*RAW RECORDS*
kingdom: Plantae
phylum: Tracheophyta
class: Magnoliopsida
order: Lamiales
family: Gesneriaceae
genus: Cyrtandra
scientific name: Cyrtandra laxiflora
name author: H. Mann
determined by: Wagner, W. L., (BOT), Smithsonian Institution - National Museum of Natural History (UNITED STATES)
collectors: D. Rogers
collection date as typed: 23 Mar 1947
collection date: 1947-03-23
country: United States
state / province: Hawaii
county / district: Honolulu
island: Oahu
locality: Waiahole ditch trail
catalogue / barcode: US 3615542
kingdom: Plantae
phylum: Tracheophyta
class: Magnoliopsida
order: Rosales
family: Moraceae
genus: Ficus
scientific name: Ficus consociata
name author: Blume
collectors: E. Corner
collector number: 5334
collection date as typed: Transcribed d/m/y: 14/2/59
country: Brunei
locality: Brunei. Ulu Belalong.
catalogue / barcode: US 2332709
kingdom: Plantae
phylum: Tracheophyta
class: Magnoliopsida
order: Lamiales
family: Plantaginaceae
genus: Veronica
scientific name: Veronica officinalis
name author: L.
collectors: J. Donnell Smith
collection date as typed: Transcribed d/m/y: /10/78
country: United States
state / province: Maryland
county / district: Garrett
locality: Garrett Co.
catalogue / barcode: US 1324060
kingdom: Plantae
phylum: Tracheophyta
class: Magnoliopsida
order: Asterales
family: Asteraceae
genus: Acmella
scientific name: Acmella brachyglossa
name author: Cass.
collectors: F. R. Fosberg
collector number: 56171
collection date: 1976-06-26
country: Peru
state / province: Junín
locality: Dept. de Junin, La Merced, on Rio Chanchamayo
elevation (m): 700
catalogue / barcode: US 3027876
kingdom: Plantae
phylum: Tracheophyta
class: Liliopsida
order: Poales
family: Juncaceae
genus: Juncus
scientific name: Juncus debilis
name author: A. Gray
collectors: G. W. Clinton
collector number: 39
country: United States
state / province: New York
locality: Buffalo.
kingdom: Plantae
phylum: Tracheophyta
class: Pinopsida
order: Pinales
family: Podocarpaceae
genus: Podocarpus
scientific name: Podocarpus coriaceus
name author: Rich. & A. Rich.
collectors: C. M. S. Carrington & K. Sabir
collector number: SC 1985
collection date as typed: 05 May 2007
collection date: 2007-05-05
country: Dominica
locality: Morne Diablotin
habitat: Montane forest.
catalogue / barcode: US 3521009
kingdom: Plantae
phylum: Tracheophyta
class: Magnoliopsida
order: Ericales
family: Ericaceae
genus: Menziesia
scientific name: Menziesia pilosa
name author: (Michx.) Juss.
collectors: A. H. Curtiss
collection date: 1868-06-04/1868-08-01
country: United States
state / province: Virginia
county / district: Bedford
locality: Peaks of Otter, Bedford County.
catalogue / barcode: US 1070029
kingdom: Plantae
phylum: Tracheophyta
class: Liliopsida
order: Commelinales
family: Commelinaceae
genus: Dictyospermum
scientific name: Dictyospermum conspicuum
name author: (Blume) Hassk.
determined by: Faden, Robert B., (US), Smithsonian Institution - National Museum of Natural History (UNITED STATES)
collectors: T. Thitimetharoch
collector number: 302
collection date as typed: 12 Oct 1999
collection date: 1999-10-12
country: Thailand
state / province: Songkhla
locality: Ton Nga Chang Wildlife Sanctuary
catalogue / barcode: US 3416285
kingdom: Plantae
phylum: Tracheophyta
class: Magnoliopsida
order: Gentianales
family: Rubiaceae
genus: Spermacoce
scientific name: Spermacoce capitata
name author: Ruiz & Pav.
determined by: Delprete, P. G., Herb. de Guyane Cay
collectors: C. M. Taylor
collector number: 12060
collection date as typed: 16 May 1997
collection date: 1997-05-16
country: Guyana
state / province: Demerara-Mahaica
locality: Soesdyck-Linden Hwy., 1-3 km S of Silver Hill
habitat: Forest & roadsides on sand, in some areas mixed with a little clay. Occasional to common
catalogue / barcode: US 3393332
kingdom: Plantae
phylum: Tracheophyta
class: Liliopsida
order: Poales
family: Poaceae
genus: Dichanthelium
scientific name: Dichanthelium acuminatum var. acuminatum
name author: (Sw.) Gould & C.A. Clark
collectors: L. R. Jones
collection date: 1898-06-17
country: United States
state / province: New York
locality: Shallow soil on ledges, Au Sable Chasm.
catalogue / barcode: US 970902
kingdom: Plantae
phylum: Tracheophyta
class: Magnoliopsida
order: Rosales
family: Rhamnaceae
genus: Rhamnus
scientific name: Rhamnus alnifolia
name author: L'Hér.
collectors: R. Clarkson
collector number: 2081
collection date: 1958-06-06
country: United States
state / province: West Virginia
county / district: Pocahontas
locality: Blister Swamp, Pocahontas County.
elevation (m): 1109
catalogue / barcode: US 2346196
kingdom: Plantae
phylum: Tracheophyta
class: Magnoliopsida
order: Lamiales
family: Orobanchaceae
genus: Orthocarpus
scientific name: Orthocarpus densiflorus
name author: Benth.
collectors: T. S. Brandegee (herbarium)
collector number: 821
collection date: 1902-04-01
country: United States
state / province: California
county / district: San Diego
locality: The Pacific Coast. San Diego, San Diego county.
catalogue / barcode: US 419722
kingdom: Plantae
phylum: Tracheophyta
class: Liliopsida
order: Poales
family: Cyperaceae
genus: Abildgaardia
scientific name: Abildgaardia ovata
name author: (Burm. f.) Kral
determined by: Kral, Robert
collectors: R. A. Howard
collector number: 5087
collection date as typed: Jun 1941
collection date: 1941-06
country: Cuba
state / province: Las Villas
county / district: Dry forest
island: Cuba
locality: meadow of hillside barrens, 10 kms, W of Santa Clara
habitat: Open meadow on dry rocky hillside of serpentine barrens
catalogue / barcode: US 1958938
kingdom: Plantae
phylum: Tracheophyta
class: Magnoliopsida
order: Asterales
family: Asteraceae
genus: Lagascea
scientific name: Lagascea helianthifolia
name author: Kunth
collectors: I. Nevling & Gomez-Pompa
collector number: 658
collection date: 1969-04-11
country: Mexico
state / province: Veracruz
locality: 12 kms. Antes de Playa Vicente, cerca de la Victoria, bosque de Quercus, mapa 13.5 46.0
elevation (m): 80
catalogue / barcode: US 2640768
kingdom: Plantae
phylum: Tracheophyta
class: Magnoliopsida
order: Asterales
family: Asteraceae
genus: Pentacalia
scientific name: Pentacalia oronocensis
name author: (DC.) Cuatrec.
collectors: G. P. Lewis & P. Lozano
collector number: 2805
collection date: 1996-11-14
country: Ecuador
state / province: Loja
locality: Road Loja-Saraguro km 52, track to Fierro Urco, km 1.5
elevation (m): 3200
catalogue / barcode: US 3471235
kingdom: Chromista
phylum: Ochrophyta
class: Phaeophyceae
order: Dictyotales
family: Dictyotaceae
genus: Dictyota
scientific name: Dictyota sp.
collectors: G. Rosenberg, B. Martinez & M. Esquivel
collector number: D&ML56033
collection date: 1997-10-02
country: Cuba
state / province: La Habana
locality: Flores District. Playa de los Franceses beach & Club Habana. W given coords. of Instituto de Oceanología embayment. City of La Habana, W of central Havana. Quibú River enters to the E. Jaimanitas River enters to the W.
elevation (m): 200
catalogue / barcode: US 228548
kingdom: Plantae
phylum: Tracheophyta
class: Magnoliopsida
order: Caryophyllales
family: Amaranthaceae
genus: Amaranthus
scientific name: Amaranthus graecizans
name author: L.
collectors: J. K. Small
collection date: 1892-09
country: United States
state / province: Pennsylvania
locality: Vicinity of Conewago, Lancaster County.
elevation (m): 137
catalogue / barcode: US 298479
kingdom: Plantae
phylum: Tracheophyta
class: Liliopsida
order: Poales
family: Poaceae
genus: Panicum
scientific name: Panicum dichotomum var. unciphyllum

*STATED GOAL*
Reproduce every line of the records above word for word, leaving nothing out and changing nothing.

*WRITTEN SOLUTION*
kingdom: Plantae
phylum: Tracheophyta
class: Magnoliopsida
order: Lamiales
family: Gesneriaceae
genus: Cyrtandra
scientific name: Cyrtandra laxiflora
name author: H. Mann
determined by: Wagner, W. L., (BOT), Smithsonian Institution - National Museum of Natural History (UNITED STATES)
collectors: D. Rogers
collection date as typed: 23 Mar 1947
collection date: 1947-03-23
country: United States
state / province: Hawaii
county / district: Honolulu
island: Oahu
locality: Waiahole ditch trail
catalogue / barcode: US 3615542
kingdom: Plantae
phylum: Tracheophyta
class: Magnoliopsida
order: Rosales
family: Moraceae
genus: Ficus
scientific name: Ficus consociata
name author: Blume
collectors: E. Corner
collector number: 5334
collection date as typed: Transcribed d/m/y: 14/2/59
country: Brunei
locality: Brunei. Ulu Belalong.
catalogue / barcode: US 2332709
kingdom: Plantae
phylum: Tracheophyta
class: Magnoliopsida
order: Lamiales
family: Plantaginaceae
genus: Veronica
scientific name: Veronica officinalis
name author: L.
collectors: J. Donnell Smith
collection date as typed: Transcribed d/m/y: /10/78
country: United States
state / province: Maryland
county / district: Garrett
locality: Garrett Co.
catalogue / barcode: US 1324060
kingdom: Plantae
phylum: Tracheophyta
class: Magnoliopsida
order: Asterales
family: Asteraceae
genus: Acmella
scientific name: Acmella brachyglossa
name author: Cass.
collectors: F. R. Fosberg
collector number: 56171
collection date: 1976-06-26
country: Peru
state / province: Junín
locality: Dept. de Junin, La Merced, on Rio Chanchamayo
elevation (m): 700
catalogue / barcode: US 3027876
kingdom: Plantae
phylum: Tracheophyta
class: Liliopsida
order: Poales
family: Juncaceae
genus: Juncus
scientific name: Juncus debilis
name author: A. Gray
collectors: G. W. Clinton
collector number: 39
country: United States
state / province: New York
locality: Buffalo.
kingdom: Plantae
phylum: Tracheophyta
class: Pinopsida
order: Pinales
family: Podocarpaceae
genus: Podocarpus
scientific name: Podocarpus coriaceus
name author: Rich. & A. Rich.
collectors: C. M. S. Carrington & K. Sabir
collector number: SC 1985
collection date as typed: 05 May 2007
collection date: 2007-05-05
country: Dominica
locality: Morne Diablotin
habitat: Montane forest.
catalogue / barcode: US 3521009
kingdom: Plantae
phylum: Tracheophyta
class: Magnoliopsida
order: Ericales
family: Ericaceae
genus: Menziesia
scientific name: Menziesia pilosa
name author: (Michx.) Juss.
collectors: A. H. Curtiss
collection date: 1868-06-04/1868-08-01
country: United States
state / province: Virginia
county / district: Bedford
locality: Peaks of Otter, Bedford County.
catalogue / barcode: US 1070029
kingdom: Plantae
phylum: Tracheophyta
class: Liliopsida
order: Commelinales
family: Commelinaceae
genus: Dictyospermum
scientific name: Dictyospermum conspicuum
name author: (Blume) Hassk.
determined by: Faden, Robert B., (US), Smithsonian Institution - National Museum of Natural History (UNITED STATES)
collectors: T. Thitimetharoch
collector number: 302
collection date as typed: 12 Oct 1999
collection date: 1999-10-12
country: Thailand
state / province: Songkhla
locality: Ton Nga Chang Wildlife Sanctuary
catalogue / barcode: US 3416285
kingdom: Plantae
phylum: Tracheophyta
class: Magnoliopsida
order: Gentianales
family: Rubiaceae
genus: Spermacoce
scientific name: Spermacoce capitata
name author: Ruiz & Pav.
determined by: Delprete, P. G., Herb. de Guyane Cay
collectors: C. M. Taylor
collector number: 12060
collection date as typed: 16 May 1997
collection date: 1997-05-16
country: Guyana
state / province: Demerara-Mahaica
locality: Soesdyck-Linden Hwy., 1-3 km S of Silver Hill
habitat: Forest & roadsides on sand, in some areas mixed with a little clay. Occasional to common
catalogue / barcode: US 3393332
kingdom: Plantae
phylum: Tracheophyta
class: Liliopsida
order: Poales
family: Poaceae
genus: Dichanthelium
scientific name: Dichanthelium acuminatum var. acuminatum
name author: (Sw.) Gould & C.A. Clark
collectors: L. R. Jones
collection date: 1898-06-17
country: United States
state / province: New York
locality: Shallow soil on ledges, Au Sable Chasm.
catalogue / barcode: US 970902
kingdom: Plantae
phylum: Tracheophyta
class: Magnoliopsida
order: Rosales
family: Rhamnaceae
genus: Rhamnus
scientific name: Rhamnus alnifolia
name author: L'Hér.
collectors: R. Clarkson
collector number: 2081
collection date: 1958-06-06
country: United States
state / province: West Virginia
county / district: Pocahontas
locality: Blister Swamp, Pocahontas County.
elevation (m): 1109
catalogue / barcode: US 2346196
kingdom: Plantae
phylum: Tracheophyta
class: Magnoliopsida
order: Lamiales
family: Orobanchaceae
genus: Orthocarpus
scientific name: Orthocarpus densiflorus
name author: Benth.
collectors: T. S. Brandegee (herbarium)
collector number: 821
collection date: 1902-04-01
country: United States
state / province: California
county / district: San Diego
locality: The Pacific Coast. San Diego, San Diego county.
catalogue / barcode: US 419722
kingdom: Plantae
phylum: Tracheophyta
class: Liliopsida
order: Poales
family: Cyperaceae
genus: Abildgaardia
scientific name: Abildgaardia ovata
name author: (Burm. f.) Kral
determined by: Kral, Robert
collectors: R. A. Howard
collector number: 5087
collection date as typed: Jun 1941
collection date: 1941-06
country: Cuba
state / province: Las Villas
county / district: Dry forest
island: Cuba
locality: meadow of hillside barrens, 10 kms, W of Santa Clara
habitat: Open meadow on dry rocky hillside of serpentine barrens
catalogue / barcode: US 1958938
kingdom: Plantae
phylum: Tracheophyta
class: Magnoliopsida
order: Asterales
family: Asteraceae
genus: Lagascea
scientific name: Lagascea helianthifolia
name author: Kunth
collectors: I. Nevling & Gomez-Pompa
collector number: 658
collection date: 1969-04-11
country: Mexico
state / province: Veracruz
locality: 12 kms. Antes de Playa Vicente, cerca de la Victoria, bosque de Quercus, mapa 13.5 46.0
elevation (m): 80
catalogue / barcode: US 2640768
kingdom: Plantae
phylum: Tracheophyta
class: Magnoliopsida
order: Asterales
family: Asteraceae
genus: Pentacalia
scientific name: Pentacalia oronocensis
name author: (DC.) Cuatrec.
collectors: G. P. Lewis & P. Lozano
collector number: 2805
collection date: 1996-11-14
country: Ecuador
state / province: Loja
locality: Road Loja-Saraguro km 52, track to Fierro Urco, km 1.5
elevation (m): 3200
catalogue / barcode: US 3471235
kingdom: Chromista
phylum: Ochrophyta
class: Phaeophyceae
order: Dictyotales
family: Dictyotaceae
genus: Dictyota
scientific name: Dictyota sp.
collectors: G. Rosenberg, B. Martinez & M. Esquivel
collector number: D&ML56033
collection date: 1997-10-02
country: Cuba
state / province: La Habana
locality: Flores District. Playa de los Franceses beach & Club Habana. W given coords. of Instituto de Oceanología embayment. City of La Habana, W of central Havana. Quibú River enters to the E. Jaimanitas River enters to the W.
elevation (m): 200
catalogue / barcode: US 228548
kingdom: Plantae
phylum: Tracheophyta
class: Magnoliopsida
order: Caryophyllales
family: Amaranthaceae
genus: Amaranthus
scientific name: Amaranthus graecizans
name author: L.
collectors: J. K. Small
collection date: 1892-09
country: United States
state / province: Pennsylvania
locality: Vicinity of Conewago, Lancaster County.
elevation (m): 137
catalogue / barcode: US 298479
kingdom: Plantae
phylum: Tracheophyta
class: Liliopsida
order: Poales
family: Poaceae
genus: Panicum
scientific name: Panicum dichotomum var. unciphyllum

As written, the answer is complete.